A tiny satellite developed by a handful of space professionals and Montana State University students that will test 3-D printing technology in spacecraft will launch into orbit Tuesday.

The satellite, called PrintSat, utilizes 3-D printing technology, which is also known as Additive Manufacturing. The satellite’s mission is to determine if the technology can be used in larger spacecraft to lower manufacturing costs. The launch may be viewed on the Spaceflight Now website.

The PrintSat, which is a type of CubeSat and is about the size of a one quart juice box and weighing less than one kilogram, could have big implications for future construction of satellites, said David Klumpar, director of MSU’s Space Science and Engineering Laboratory.

While previous satellites have been milled of standardized metal that is cut down and formed, the students and staff that work in MSU’s SSEL started with powdered polymers and a 3-D printer and built-up the satellite in a process called additive manufacturing.

Klumpar said NASA has flown spacecraft with a few “bits and pieces of 3-D printed materials, but PrintSat is the first to use 3-D printed polymer technology to build the major structural element of the satellite and its mechanisms. He explained that the 4-inch cube PrintSat will have a sensor on board that measures space radiation as well as an experiment that characterizes a new solar cell technology.

“From the data we collect we hope to learn how well this material, and the process used to manufacture the satellite, holds up to the space environment,” Klumpar said. “If the outcome is positive, additive manufacturing could significantly lower the cost and reduce development time of much larger satellites.”

Another first is that the rocket that carries the satellite is the first to be launched from Hawaii. Klumpar said the U.S. Navy’s Pacific Missile Range Facility in Kauai, Hawaii, has been used for sub-orbital flights, but Tuesday’s launch will be the first time that it has been used to launch a satellite into orbit.

According to , the launch managed by the Air Force’s Operationally Responsive Space office, the will carry 13 small spacecraft – ranging in size from a juice box to a shoe box --into orbit aboard a Super Strypi launcher, a low-cost three-stage vehicle developed by Sandia National Laboratories with assistance from the University of Hawaii. In addition to MSU’s PrintSat, the mission will include eight small CubeSats developed by Ames Research Center in California that all carry an MSU-built science instrument that will help test whether networks of small satellites could do jobs larger spacecraft do today.

Klumpar said the PrintSat is the ninth satellite for which MSU has played a major role. In all, about 500 students have gone through MSU’s SSEL in its 15 years of building satellites. Currently, there are about 20 students enrolled in the MSU program.

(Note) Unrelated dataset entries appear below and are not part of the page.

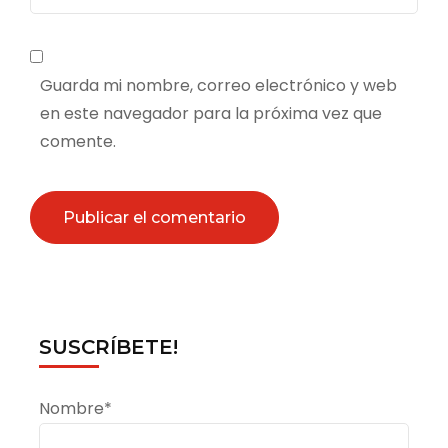
Guarda mi nombre, correo electrónico y web
en este navegador para la próxima vez que
comente.
SUSCRÍBETE!
Nombre*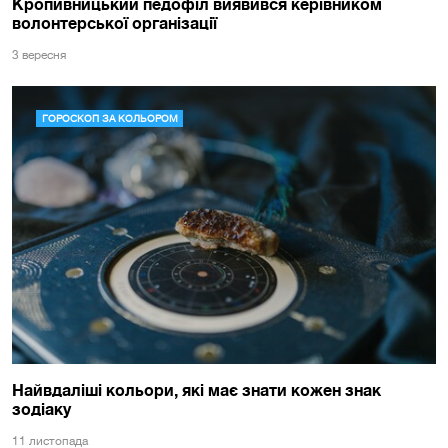
Кропивницький педофіл виявився керівником
волонтерської організації
3 вересня
ГОРОСКОП ЗА КОЛЬОРОМ
Найвдаліші кольори, які має знати кожен знак
зодіаку
11 листопада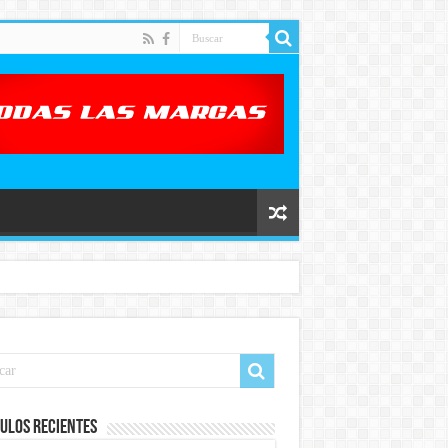
ulos recientes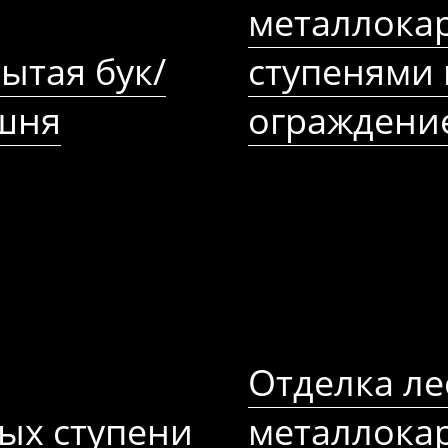
металлокар
ытая бук/
ступенями
ишня
ограждени
Отделка ле
ых ступени
металлока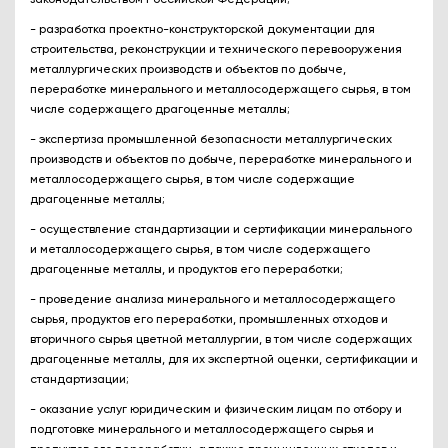
- разработка проектно-конструкторской документации для
строительства, реконструкции и технического перевооружения
металлургических производств и объектов по добыче,
переработке минерального и металлосодержащего сырья, в том
числе содержащего драгоценные металлы;
- экспертиза промышленной безопасности металлургических
производств и объектов по добыче, переработке минерального и
металлосодержащего сырья, в том числе содержащие
драгоценные металлы;
- осуществление стандартизации и сертификации минерального
и металлосодержащего сырья, в том числе содержащего
драгоценные металлы, и продуктов его переработки;
- проведение анализа минерального и металлосодержащего
сырья, продуктов его переработки, промышленных отходов и
вторичного сырья цветной металлургии, в том числе содержащих
драгоценные металлы, для их экспертной оценки, сертификации и
стандартизации;
- оказание услуг юридическим и физическим лицам по отбору и
подготовке минерального и металлосодержащего сырья и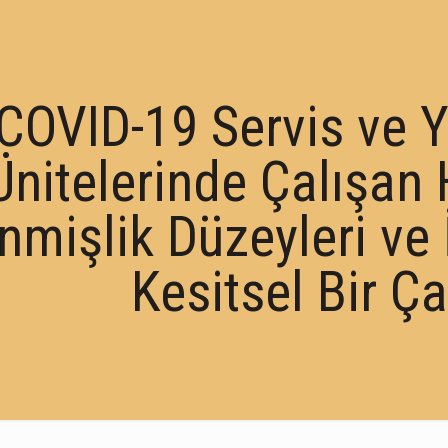
COVID-19 Servis ve 
Ünitelerinde Çalışan
mişlik Düzeyleri ve İl
Kesitsel Bir Ç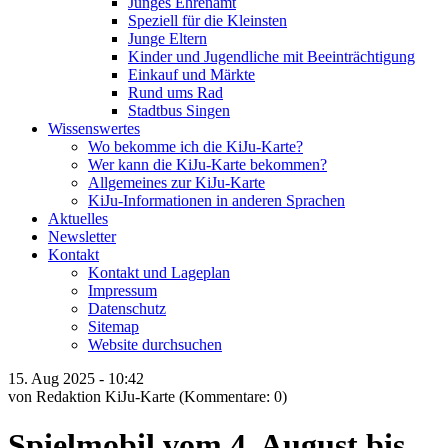
Junges Ehrenamt
Speziell für die Kleinsten
Junge Eltern
Kinder und Jugendliche mit Beeinträchtigung
Einkauf und Märkte
Rund ums Rad
Stadtbus Singen
Wissenswertes
Wo bekomme ich die KiJu-Karte?
Wer kann die KiJu-Karte bekommen?
Allgemeines zur KiJu-Karte
KiJu-Informationen in anderen Sprachen
Aktuelles
Newsletter
Kontakt
Kontakt und Lageplan
Impressum
Datenschutz
Sitemap
Website durchsuchen
15.
Aug
2025 -
10:42
von Redaktion KiJu-Karte
(Kommentare: 0)
Spielmobil vom 4. August bis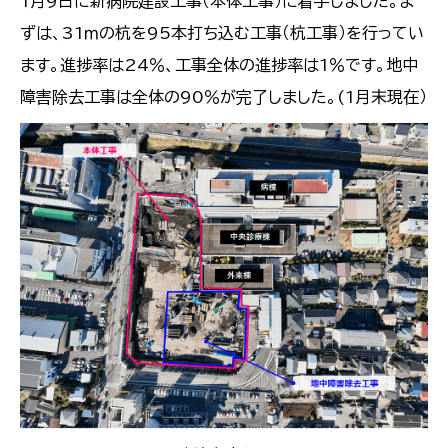
1月9日に新病院建設工事（本体工事）に着手しました。ま
ずは、31ｍの杭を95本打ち込む工事（杭工事）を行ってい
ます。進捗率は24％、工事全体の進捗率は1％です。地中
障害除去工事は全体の90％が完了しました。(1月末現在）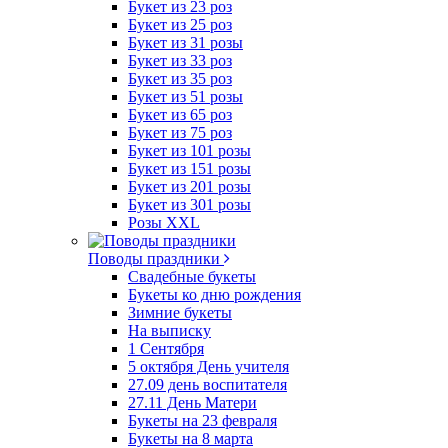
Букет из 23 роз
Букет из 25 роз
Букет из 31 розы
Букет из 33 роз
Букет из 35 роз
Букет из 51 розы
Букет из 65 роз
Букет из 75 роз
Букет из 101 розы
Букет из 151 розы
Букет из 201 розы
Букет из 301 розы
Розы XXL
Поводы праздники
Свадебные букеты
Букеты ко дню рождения
Зимние букеты
На выписку
1 Сентября
5 октября День учителя
27.09 день воспитателя
27.11 День Матери
Букеты на 23 февраля
Букеты на 8 марта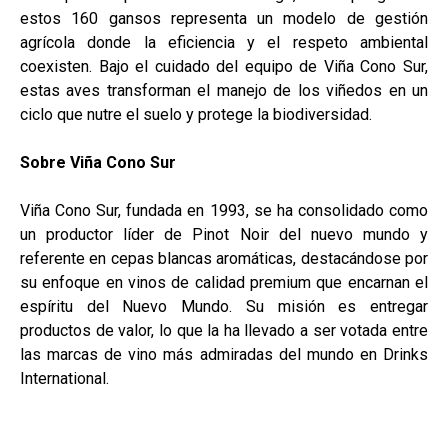
estos 160 gansos representa un modelo de gestión
agrícola donde la eficiencia y el respeto ambiental
coexisten. Bajo el cuidado del equipo de Viña Cono Sur,
estas aves transforman el manejo de los viñedos en un
ciclo que nutre el suelo y protege la biodiversidad.
Sobre Viña Cono Sur
Viña Cono Sur, fundada en 1993, se ha consolidado como
un productor líder de Pinot Noir del nuevo mundo y
referente en cepas blancas aromáticas, destacándose por
su enfoque en vinos de calidad premium que encarnan el
espíritu del Nuevo Mundo. Su misión es entregar
productos de valor, lo que la ha llevado a ser votada entre
las marcas de vino más admiradas del mundo en Drinks
International.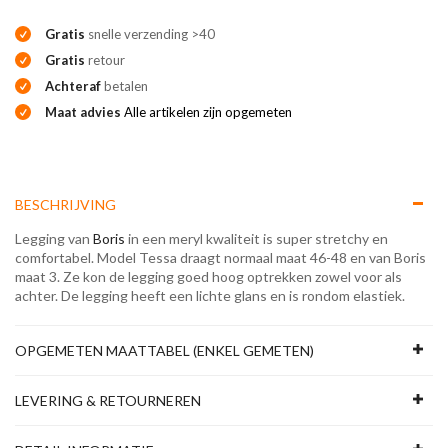
Gratis
snelle verzending >40
Gratis
retour
Achteraf
betalen
Maat advies
Alle artikelen zijn opgemeten
BESCHRIJVING
Legging van
Boris
in een meryl kwaliteit is super stretchy en
comfortabel. Model Tessa draagt normaal maat 46-48 en van Boris
maat 3. Ze kon de legging goed hoog optrekken zowel voor als
achter. De legging heeft een lichte glans en is rondom elastiek.
OPGEMETEN MAATTABEL (ENKEL GEMETEN)
LEVERING & RETOURNEREN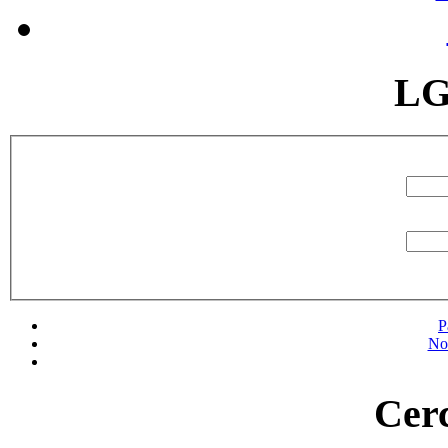
LG
P
No
Cerc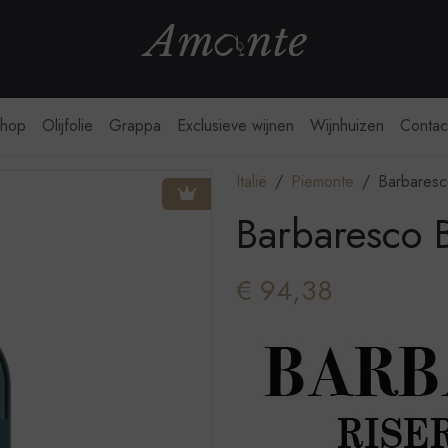
webshop
hop
Olijfolie
Grappa
Exclusieve wijnen
Wijnhuizen
Contac
Italië
Piemonte
Barbaresc
Barbaresco 
€ 94,38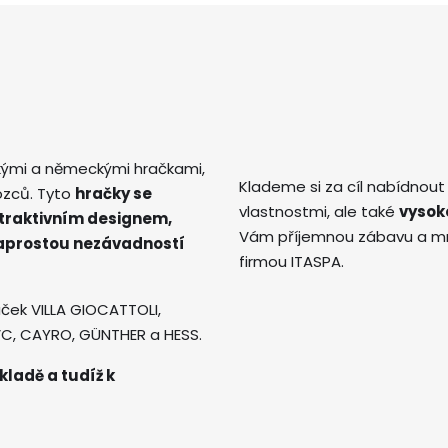
kými a německými hračkami,
Klademe si za cíl nabídnout
ozců. Tyto
hračky se
vlastnostmi, ale také
vysok
atraktivním designem,
Vám příjemnou zábavu a mno
naprostou nezávadností
firmou ITASPA.
ček VILLA GIOCATTOLI,
AVC, CAYRO, GÜNTHER a HESS.
kladě a tudíž k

“(Our first goal) is getting students --from undergraduate through grad level --intimately involved in the hands-on process of designing, building, testing and operating space hardware,” he said.

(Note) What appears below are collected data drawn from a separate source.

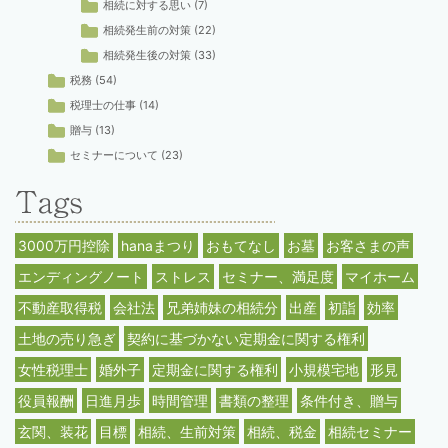
相続に対する思い
(7)
相続発生前の対策
(22)
相続発生後の対策
(33)
税務
(54)
税理士の仕事
(14)
贈与
(13)
セミナーについて
(23)
3000万円控除
hanaまつり
おもてなし
お墓
お客さまの声
エンディングノート
ストレス
セミナー、満足度
マイホーム
不動産取得税
会社法
兄弟姉妹の相続分
出産
初詣
効率
土地の売り急ぎ
契約に基づかない定期金に関する権利
女性税理士
婚外子
定期金に関する権利
小規模宅地
形見
役員報酬
日進月歩
時間管理
書類の整理
条件付き、贈与
玄関、装花
目標
相続、生前対策
相続、税金
相続セミナー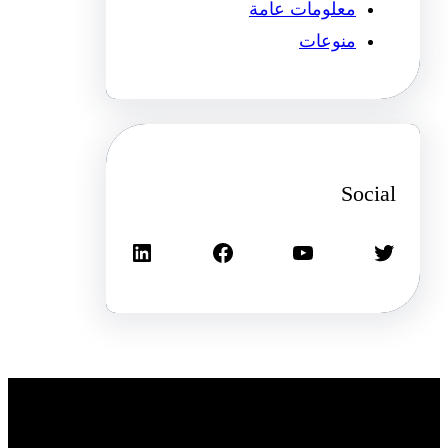
معلومات عامة
منوعات
Social
تويتر
يوتيوب
فيسبوك
لينكد إن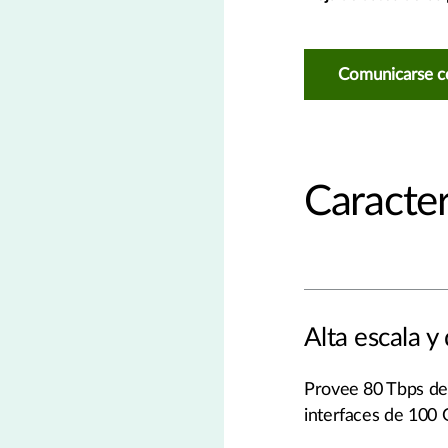
Comunicarse c
Caracter
Alta escala y
Provee 80 Tbps de 
interfaces de 100 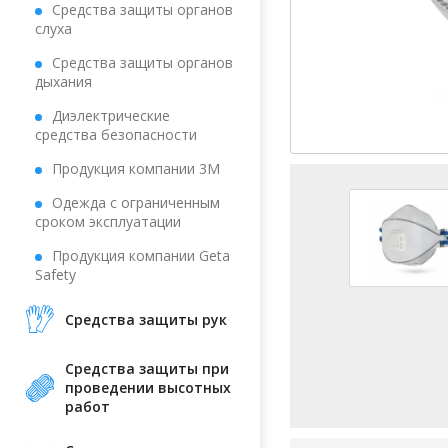
Средства защиты органов
слуха
Средства защиты органов
дыхания
Диэлектрические
средства безопасности
Продукция компании 3М
Одежда с ограниченным
сроком эксплуатации
Продукция компании Geta
Safety
Средства защиты рук
Средства защиты при
проведении высотных
работ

“Secondly, our students play a huge role in taking what they have learned in the classroom and applying it to a real-world, true-to-life sophisticated problem. And thirdly, the end-goal is to have our work in the space environment and orbiting around Earth.”

Klumpar said that as a result of their involvement with real satellites, MSU students have an opportunity to practice their high tech careers and hone their learning before graduation.

“That puts our students right at the top of the stack of resumes when they apply for a job,” he said.

Klumpar had been in Hawaii awaiting the launch with Nathan Fite who worked on the satellite while an MSU graduate student. Fite currently works at Tyvak Nanosatellite Systems in Irvine, Calif.

“We have a lot riding on this launch,” Klumpar said. “We have all of our fingers and toes crossed on this one.”